A very specific state of iron, which is there because of it’s wonderfully mutable affinity for oxygen, carbon dioxide and less happily, cyanide and carbon monoxide…when it’s held captive in the heme cage, and globin prison. Hemoglobin is to iron what a nuclear reactor is to unconstrained fission.
On May 14, 2014, at 12:09 PM, Jeffrey Schwartz <schwartz.jeffrey@gmail.com> wrote:
> What about Iron?
>
> I know there's iron in hemoglobin, so there's some cellular mechanism
> for handling it at least a little bit.
>
Iron is a *very* reactive metal. Elemental Fe gobbles up oxygen like a fiend, a very very hotly burning fiend. Note the bessemer reaction which converts iron to steel is strongly EXO-thermic.

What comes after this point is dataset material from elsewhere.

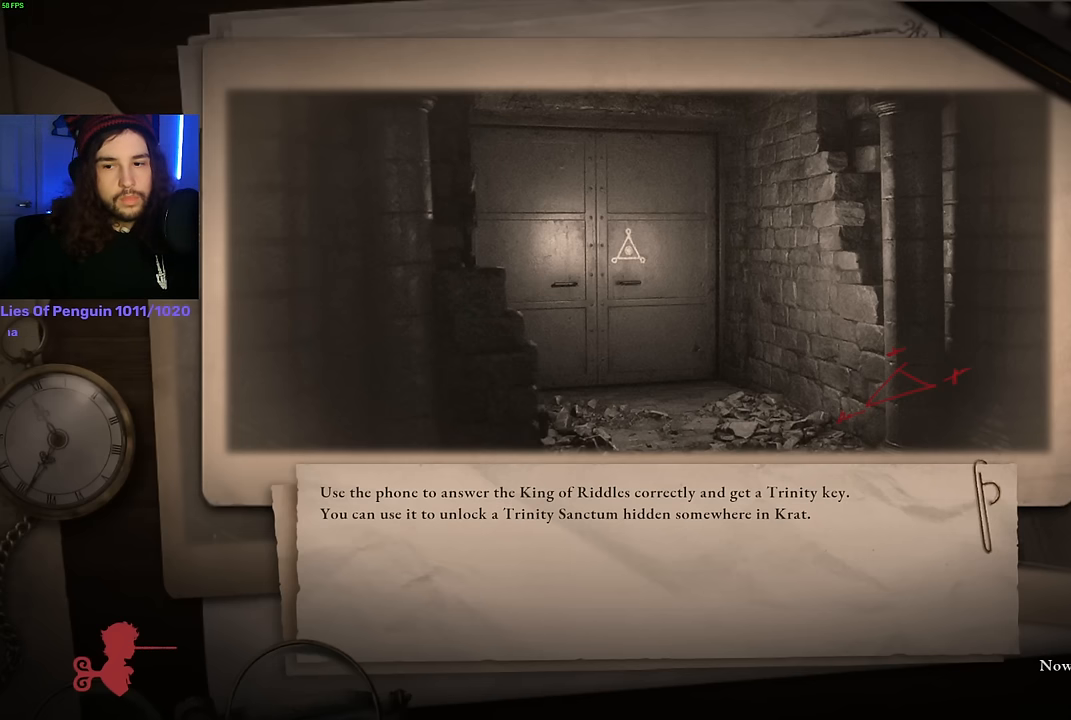
{"keys": [], "mouse": [], "events": []}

That's why thermite does what it does…we’re just so used to iron being instantly coated with a film of iron oxide that we think of it as inert and stable.
Now, if you’re talking about anaerobes, yes something like that could happen..we have iron-reducing bacteria here on earth, as anyone who’s ever drunk skunky water from a well can attest.
None of them reduce it all the way to metallic iron, though.
In any sort of aerobic environment, though the best an organism’ll accomplish is rust scales or claws…not very useful.